- [REQUIREMENT] Please return the lines below verbatim, beginning at the one that has "50 80 3038.9" and stopping after the one that has "93 200 390.6", and add no other lines.

Data items
+++
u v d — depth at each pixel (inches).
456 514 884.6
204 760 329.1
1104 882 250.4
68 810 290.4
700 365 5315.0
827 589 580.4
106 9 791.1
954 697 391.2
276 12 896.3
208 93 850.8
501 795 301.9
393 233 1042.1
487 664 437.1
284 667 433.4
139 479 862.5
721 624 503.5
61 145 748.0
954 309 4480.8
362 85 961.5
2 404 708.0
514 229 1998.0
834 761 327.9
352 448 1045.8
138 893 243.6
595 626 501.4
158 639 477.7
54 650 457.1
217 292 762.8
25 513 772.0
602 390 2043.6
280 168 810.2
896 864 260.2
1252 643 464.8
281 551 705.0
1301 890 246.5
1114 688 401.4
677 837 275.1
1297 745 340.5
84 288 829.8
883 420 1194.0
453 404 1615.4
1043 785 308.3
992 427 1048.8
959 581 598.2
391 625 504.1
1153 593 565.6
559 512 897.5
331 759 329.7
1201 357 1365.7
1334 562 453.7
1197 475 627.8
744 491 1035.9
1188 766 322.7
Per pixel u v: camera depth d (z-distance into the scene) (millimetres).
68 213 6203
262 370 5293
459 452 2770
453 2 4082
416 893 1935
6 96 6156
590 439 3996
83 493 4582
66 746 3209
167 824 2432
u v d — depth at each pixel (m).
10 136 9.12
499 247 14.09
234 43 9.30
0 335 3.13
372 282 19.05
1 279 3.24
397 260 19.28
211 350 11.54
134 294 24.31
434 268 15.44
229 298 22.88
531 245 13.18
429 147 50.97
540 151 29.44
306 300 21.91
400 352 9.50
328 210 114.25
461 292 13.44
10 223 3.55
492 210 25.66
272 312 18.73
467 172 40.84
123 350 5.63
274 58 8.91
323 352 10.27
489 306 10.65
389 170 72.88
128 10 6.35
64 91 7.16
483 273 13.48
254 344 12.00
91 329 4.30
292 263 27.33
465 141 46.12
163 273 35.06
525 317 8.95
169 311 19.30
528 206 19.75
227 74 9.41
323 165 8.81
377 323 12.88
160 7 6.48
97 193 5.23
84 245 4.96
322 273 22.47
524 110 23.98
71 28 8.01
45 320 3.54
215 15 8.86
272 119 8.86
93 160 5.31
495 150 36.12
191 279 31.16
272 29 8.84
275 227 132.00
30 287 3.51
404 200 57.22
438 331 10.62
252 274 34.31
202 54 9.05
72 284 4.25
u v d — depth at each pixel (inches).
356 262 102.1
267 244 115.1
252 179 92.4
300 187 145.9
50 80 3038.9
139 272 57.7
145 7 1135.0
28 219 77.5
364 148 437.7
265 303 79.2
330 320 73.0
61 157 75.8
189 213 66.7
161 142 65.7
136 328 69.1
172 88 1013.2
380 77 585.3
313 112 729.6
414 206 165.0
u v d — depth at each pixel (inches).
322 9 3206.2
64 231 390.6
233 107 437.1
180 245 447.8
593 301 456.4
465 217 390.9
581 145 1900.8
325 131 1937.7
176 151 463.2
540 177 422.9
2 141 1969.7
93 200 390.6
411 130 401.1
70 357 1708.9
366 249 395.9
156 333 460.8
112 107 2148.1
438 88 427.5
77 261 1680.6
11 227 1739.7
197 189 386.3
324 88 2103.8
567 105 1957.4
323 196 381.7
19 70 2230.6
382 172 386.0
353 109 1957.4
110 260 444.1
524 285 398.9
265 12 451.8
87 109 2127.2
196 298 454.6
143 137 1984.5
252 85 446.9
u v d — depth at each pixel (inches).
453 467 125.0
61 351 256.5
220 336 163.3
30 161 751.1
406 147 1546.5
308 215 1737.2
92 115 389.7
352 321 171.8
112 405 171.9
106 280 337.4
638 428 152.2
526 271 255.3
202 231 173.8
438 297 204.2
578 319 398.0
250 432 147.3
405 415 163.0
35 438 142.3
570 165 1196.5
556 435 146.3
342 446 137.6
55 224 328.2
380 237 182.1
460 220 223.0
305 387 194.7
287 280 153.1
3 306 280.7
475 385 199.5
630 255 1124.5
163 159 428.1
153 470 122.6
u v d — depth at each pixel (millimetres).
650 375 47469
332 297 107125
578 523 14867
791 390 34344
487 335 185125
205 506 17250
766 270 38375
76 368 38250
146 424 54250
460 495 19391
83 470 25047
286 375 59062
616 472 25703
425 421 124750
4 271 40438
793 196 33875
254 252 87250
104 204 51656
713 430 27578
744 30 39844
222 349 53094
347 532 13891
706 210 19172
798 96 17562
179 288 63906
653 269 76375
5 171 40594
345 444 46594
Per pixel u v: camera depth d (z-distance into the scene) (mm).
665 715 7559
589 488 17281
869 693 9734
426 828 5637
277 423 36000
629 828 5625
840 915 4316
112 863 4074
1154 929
+++
- [COMPLETED TASK]
50 80 3038.9
139 272 57.7
145 7 1135.0
28 219 77.5
364 148 437.7
265 303 79.2
330 320 73.0
61 157 75.8
189 213 66.7
161 142 65.7
136 328 69.1
172 88 1013.2
380 77 585.3
313 112 729.6
414 206 165.0
u v d — depth at each pixel (inches).
322 9 3206.2
64 231 390.6
233 107 437.1
180 245 447.8
593 301 456.4
465 217 390.9
581 145 1900.8
325 131 1937.7
176 151 463.2
540 177 422.9
2 141 1969.7
93 200 390.6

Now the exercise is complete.